By DALTON WALKER Indian Country Today
PHOENIX (AP) — Hoop dancing has rarely ever been about competition for Scott Sixkiller Sinquah.
Sure, Sinquah is a world champion hoop dancer and one of the best to ever do it. But he doesn’t hoop dance to win. He does it to pay homage to traditional healing aspects of the dancing the style is known for. He also dances for his fellow dancers and that friendly connection that’s been missing since the pandemic hit.
Sinquah, who is Gila River, Hopi, Choctaw and Cherokee, will miss that part most next month when the popular Heard Museum World Championship Hoop Dance Contest shifts from a celebrated in-person event in Phoenix to the virtual stage.
In an ordinary world, Sinquah would be defending his 2020 world champion title in front of hundreds. But little is ordinary these days, and the museum decided this year to hold the event online for safety reasons. The museum’s annual art market in March will also be virtual.
The competition’s shift in format hasn’t deterred participants.
Sinquah is one of 89 registered dancers set to take part in the prerecorded online event scheduled for Feb. 13. Of those, 82 are in the competitive age divisions, an increase from last year’s record of 80, according to the museum.
The show starts at 1 p.m. EST and is expected to last a little over an hour.
The event routinely attracts dancers from across the U.S. and Canada. Up for grabs is $11,000 in prize money, which includes a $2,500 prize for the top adult dancer category. Not up for grabs is Sinquah’s title. The museum decided against crowning a new world champion this year due to the unusual competition circumstances.

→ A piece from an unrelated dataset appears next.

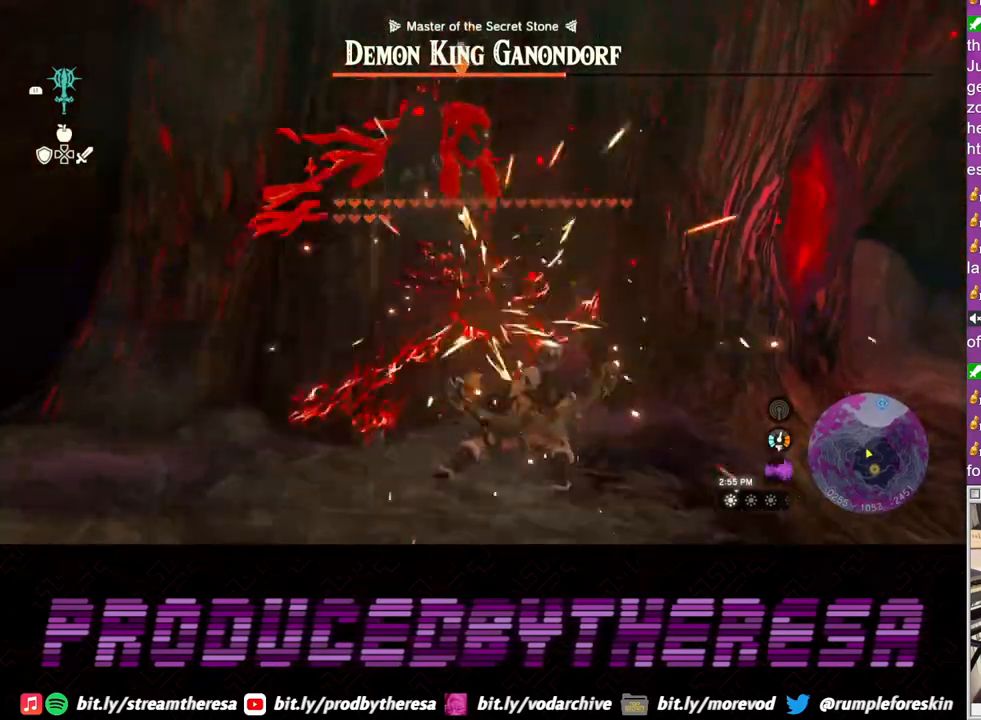
{"buttons": ["L2"], "left_stick": "center", "right_stick": "center", "events": []}
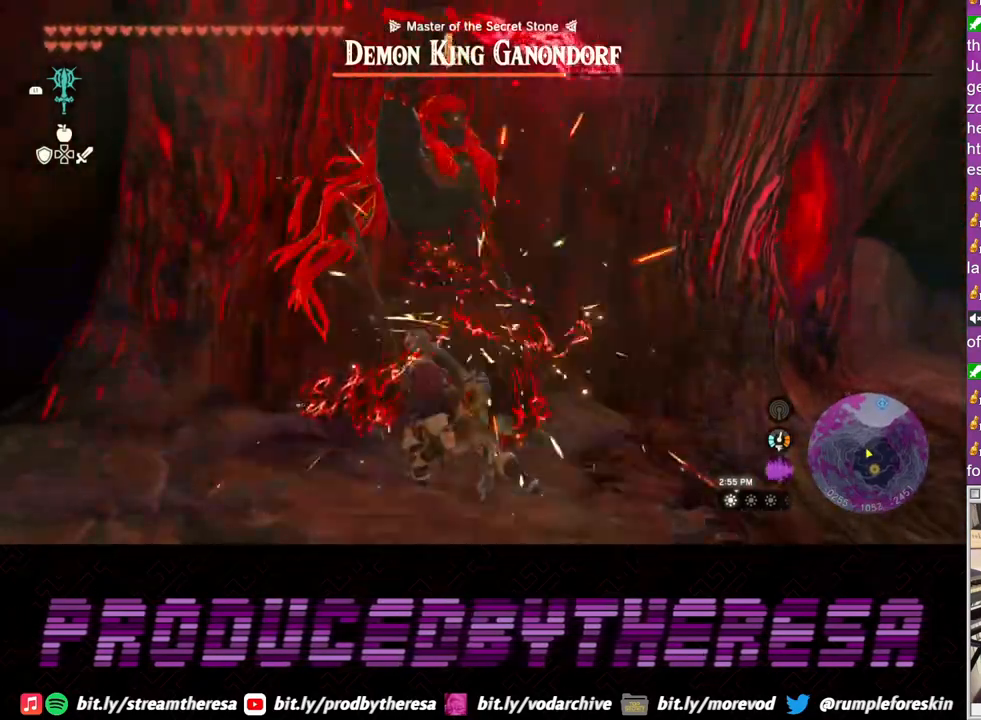
{"buttons": ["L2"], "left_stick": "center", "right_stick": "center", "events": []}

“It’s good that they’re still having the contest, even though it’s virtual,” said Sinquah, who has danced in the competition for years. “It’s good because there’s people that never had the chance to travel all the way to Arizona. They’re going to actually be able to get their hoop dance out there, and that’s a plus side to the virtual event.”
Just don’t call Sinquah champ.
“I don’t see other dancers as competition; I see it as a brotherhood,” Sinquah said. “To me, it’s funny, because to see the other dancers, and they’re like, ‘Hey, champ.’ I don’t see myself as the champ. I just love to dance.”
Nakota LaRance, a famous hoop dancer and three-time world champion, will be missed at this year’s event. LaRance, a longtime dance instructor, even at the age of 30, passed away in July. He dedicated much of his time to teaching Native youth how to hoop dance.
LaRance’s students from the Lightning Boy Foundation in New Mexico are set to compete in the virtual event. The group has traveled all across the world to perform and regularly competes at the Phoenix event. LaRance’s sister, Sonwai, who learned how to dance from her brother, also teaches the students.
Sonwai LaRance said training for this year’s event has been challenging for her and the students because of the pandemic. Sonwai wasn’t sure if she wanted to compete this year with the sudden loss of her brother on her mind, but said Nakota would have wanted her and the students to dance.
“It’s just magnificent to see the transition these kids make from not hoop dancing into hoop dancing and to see the people that they become,” Sonwai LaRance said. “It means so much because you see these kids turn from shy little buds into bright, big, beautiful blooming flowers.”
The “flowers” also have some of Nakota’s skill, if his fans watch the youth closely, they’ll see it, Sonwai said.
“When they’re serious and they try their best, you can see Nakota through them,” she said. “So his legacy is carried on by the passion that these kids have. Nakota was a world champion hoop dancer, and he taught future world champions to come.”